Page-level text extractions:
== Segment start ==

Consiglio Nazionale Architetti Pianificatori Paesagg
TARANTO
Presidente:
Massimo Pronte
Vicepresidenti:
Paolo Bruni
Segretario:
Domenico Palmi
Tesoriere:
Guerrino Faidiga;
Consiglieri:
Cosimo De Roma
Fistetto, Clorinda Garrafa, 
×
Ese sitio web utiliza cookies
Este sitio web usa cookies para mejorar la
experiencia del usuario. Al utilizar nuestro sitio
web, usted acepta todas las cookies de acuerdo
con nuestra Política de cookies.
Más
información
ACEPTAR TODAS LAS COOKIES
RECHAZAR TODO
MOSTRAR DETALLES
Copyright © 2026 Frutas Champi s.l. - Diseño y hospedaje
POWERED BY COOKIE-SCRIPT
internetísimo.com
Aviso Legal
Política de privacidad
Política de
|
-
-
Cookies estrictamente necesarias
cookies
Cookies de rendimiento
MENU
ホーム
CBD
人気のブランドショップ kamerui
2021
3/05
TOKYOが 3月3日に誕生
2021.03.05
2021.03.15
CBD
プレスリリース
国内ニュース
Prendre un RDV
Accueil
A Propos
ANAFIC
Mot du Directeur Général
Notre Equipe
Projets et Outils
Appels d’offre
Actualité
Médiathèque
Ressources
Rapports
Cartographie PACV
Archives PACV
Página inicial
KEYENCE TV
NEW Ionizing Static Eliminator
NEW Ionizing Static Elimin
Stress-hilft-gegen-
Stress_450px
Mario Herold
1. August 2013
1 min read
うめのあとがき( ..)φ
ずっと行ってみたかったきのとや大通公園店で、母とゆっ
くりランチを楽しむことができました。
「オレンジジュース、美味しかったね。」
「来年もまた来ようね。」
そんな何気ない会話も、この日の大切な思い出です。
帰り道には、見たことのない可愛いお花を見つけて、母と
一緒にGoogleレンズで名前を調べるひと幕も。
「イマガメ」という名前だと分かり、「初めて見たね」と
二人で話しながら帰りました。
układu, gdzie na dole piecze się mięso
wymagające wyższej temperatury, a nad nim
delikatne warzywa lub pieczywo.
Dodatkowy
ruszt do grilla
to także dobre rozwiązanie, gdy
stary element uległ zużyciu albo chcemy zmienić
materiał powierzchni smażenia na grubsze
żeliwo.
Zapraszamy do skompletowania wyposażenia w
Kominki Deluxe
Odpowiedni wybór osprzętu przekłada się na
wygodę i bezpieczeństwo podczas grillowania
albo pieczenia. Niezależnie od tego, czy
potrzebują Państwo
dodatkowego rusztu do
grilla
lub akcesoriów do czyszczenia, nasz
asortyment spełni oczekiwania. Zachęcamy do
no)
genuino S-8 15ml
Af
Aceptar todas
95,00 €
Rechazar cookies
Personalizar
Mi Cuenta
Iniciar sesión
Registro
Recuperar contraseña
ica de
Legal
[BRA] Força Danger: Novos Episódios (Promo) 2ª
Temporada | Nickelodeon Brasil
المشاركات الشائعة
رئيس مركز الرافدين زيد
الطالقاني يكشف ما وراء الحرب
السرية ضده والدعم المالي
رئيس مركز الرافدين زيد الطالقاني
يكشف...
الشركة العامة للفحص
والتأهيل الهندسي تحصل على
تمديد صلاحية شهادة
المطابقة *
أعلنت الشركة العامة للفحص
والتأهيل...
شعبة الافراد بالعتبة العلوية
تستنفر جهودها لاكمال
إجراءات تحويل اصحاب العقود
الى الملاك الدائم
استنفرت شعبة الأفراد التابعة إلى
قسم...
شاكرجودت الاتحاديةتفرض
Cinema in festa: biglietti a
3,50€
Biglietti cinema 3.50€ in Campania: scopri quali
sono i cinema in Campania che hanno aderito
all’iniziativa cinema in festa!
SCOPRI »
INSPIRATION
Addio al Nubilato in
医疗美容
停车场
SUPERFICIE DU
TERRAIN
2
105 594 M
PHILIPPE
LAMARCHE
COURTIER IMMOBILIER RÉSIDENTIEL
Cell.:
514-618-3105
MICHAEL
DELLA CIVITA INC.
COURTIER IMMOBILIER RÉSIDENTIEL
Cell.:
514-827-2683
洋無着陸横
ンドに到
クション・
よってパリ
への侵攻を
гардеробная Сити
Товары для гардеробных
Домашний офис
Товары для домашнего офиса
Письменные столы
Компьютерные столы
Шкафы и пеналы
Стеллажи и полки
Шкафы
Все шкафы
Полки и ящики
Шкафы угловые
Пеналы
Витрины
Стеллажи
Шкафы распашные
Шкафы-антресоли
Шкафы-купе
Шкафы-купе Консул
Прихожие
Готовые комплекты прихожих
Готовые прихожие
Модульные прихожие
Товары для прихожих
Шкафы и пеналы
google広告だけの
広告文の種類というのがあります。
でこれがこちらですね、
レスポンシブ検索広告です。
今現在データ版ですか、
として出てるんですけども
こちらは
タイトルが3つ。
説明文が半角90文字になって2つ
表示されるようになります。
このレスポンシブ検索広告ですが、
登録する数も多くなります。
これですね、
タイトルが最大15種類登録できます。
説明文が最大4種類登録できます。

== Segment end ==

**Work to be completed:**
Copy out each line carrying the string "Ionizing" from the data.

**Result of this exercise:**
NEW Ionizing Static Eliminator
NEW Ionizing Static Elimin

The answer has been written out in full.